PEKALONGAN, iNewspantura.id – Pandangan tentang dunia pendidikan sebagai menara gading, agaknya masih menjadi bayang-bayang yang belum mampu dihapus. Hal itu terungkap melalui kritik yang dikemukakan penulis buku Titik Ba, Ahmad Thoha Faz, dalam Diskusi Titik Ba yang diselenggarakan di Pandopokan Cangkruk Begal, Desa Tunjungsari, Kecamatan Siwalan, Kabupaten Pekalongan, Minggu (23/10) kemarin.
Selama menulis buku Titik Ba Ahmad Thoha Faz menemukan pengalaman-pengalaman unik. Selama 14 tahun Thoha menulis buku Titik Ba. Selama itu pula ia mengalami kejadian-kejadian yang tidak biasa.
Salah satunya, ketika ia memutuskan untuk drop out dari sekolah. Keputusan itu diambil hanya dipicu oleh pertanyaannya kepada guru sekolahnya tentang bilangan pecahan. “Waktu itu saya mempertanyakan kepada guru Matematika saya, kenapa pembilang dibilang pembilang dan kenapa penyebut disebut penyebut,” ungkap Thoha.
Kendati demikian, pertanyaan itu tak juga menemukan jawaban. Kecewa dengan hal itu, Thoha pun sempat memilih untuk D.O dari SMA-nya.
Selang beberapa waktu berikutnya, ia kembali masuk sekolah, hingga ia pun lulus dari kampus Ganesha, ITB, jurusan Teknik Industri. Menyandang gelar sarjana, Thoha rupanya juga tak puas begitu saja. Sebelum akhirnya memutuskan lulus, ia telah memulai menulis sebuah buku yang diberi judul Titik Ba.

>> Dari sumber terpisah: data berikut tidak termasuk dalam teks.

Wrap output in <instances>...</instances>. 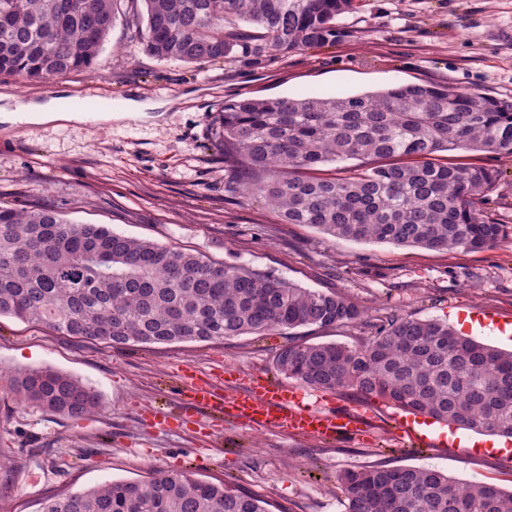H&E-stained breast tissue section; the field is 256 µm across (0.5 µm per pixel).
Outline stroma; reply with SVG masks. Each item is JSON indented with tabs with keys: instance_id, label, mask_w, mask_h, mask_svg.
Masks as SVG:
<instances>
[{
	"instance_id": "35a3bbf8",
	"label": "stroma",
	"mask_w": 512,
	"mask_h": 512,
	"mask_svg": "<svg viewBox=\"0 0 512 512\" xmlns=\"http://www.w3.org/2000/svg\"><path fill=\"white\" fill-rule=\"evenodd\" d=\"M334 42L261 62L159 60L117 21L95 71L45 85L0 75V105L62 97L95 103L138 89L139 102H170L134 121L0 124V204L48 205L79 224L198 251L212 260L270 270L314 291L363 306L370 318L409 315L512 350V242L479 251L331 241L307 224H286L259 197L234 199L224 179L236 163L214 141L230 100L354 95L401 84H437L512 100V0H358ZM454 162L500 173L482 208L512 227V156L453 150ZM366 325L300 327L286 335L224 341L132 344L99 340L0 317V512H39L44 497L157 470L254 493L272 512H345L337 474L382 463L432 468L461 483L512 489V438L465 431L463 443L418 444L400 433L399 409L353 391L310 387L276 371L288 343L354 344ZM50 367L92 387L97 412L71 418L22 402L8 373ZM259 373L296 390L303 404L357 411L363 437L332 442L225 422L211 447L193 424L156 429L141 409L176 415L178 369Z\"/></svg>"
}]
</instances>
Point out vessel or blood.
<instances>
[{"label":"vessel or blood","instance_id":"vessel-or-blood-1","mask_svg":"<svg viewBox=\"0 0 512 512\" xmlns=\"http://www.w3.org/2000/svg\"><path fill=\"white\" fill-rule=\"evenodd\" d=\"M183 377L188 383L181 407L185 421L194 418L213 424L230 418L246 427L284 430L319 439L356 435L362 430L358 414L323 413L300 405L284 385L250 377L236 393L227 395L211 377H199L195 370H184Z\"/></svg>","mask_w":512,"mask_h":512}]
</instances>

“Saya ketika mau lulus itu takut. Takut kalau nggak punya karya apa-apa. Ini sangat memalukan kalau lulus hanya satu kertas. Dan ini yang didoktrin bapak saya, jangan sampai kamu itu mencari ilmu untuk mencari duit. Makanya saya harus membuat ijazah yang berupa buku. Karya,” aku Thoha.
Buku itu, oleh Thoha, dijadikan sebagai penyemangat dalam membuktikan kadar intelektualitasnya. Menurutnya, kadar intelektualitas seseorang yang pernah bersekolah semestinya tidak hanya dibuktikan oleh selembar ijazah. Akan tetapi, juga dibuktikan melalui karya.
“Kenapa orang sekolah? Orang ke sekolah itu sebenarnya yang dicari? Ijazah gitu kan? Kenapa orang mencari ijazah? Sebenarnya kan bukti intelektual. Pertanyaan berikutnya, apakah bukti intelektual hanya satu lembar sertifikat dan kalau kita ada perlu difotokopi. Mengapa tidak satu buku ini?” tutur pendiri Pesantren Ilmu Eksakta itu.
Di luar dugaan, buku Titik Ba yang ditulisnya mendapatkan respon positif dari rektor ITB kala itu. Sehari sebelum lulus dan menyandang gelar sarjana, buku karangannya itu diendorsement oleh Rektor ITB. Malahan, oleh Rektor ITB, buku karyanya itu direkomendasikan agar dibaca seluruh dekan yang ada di lingkungan ITB.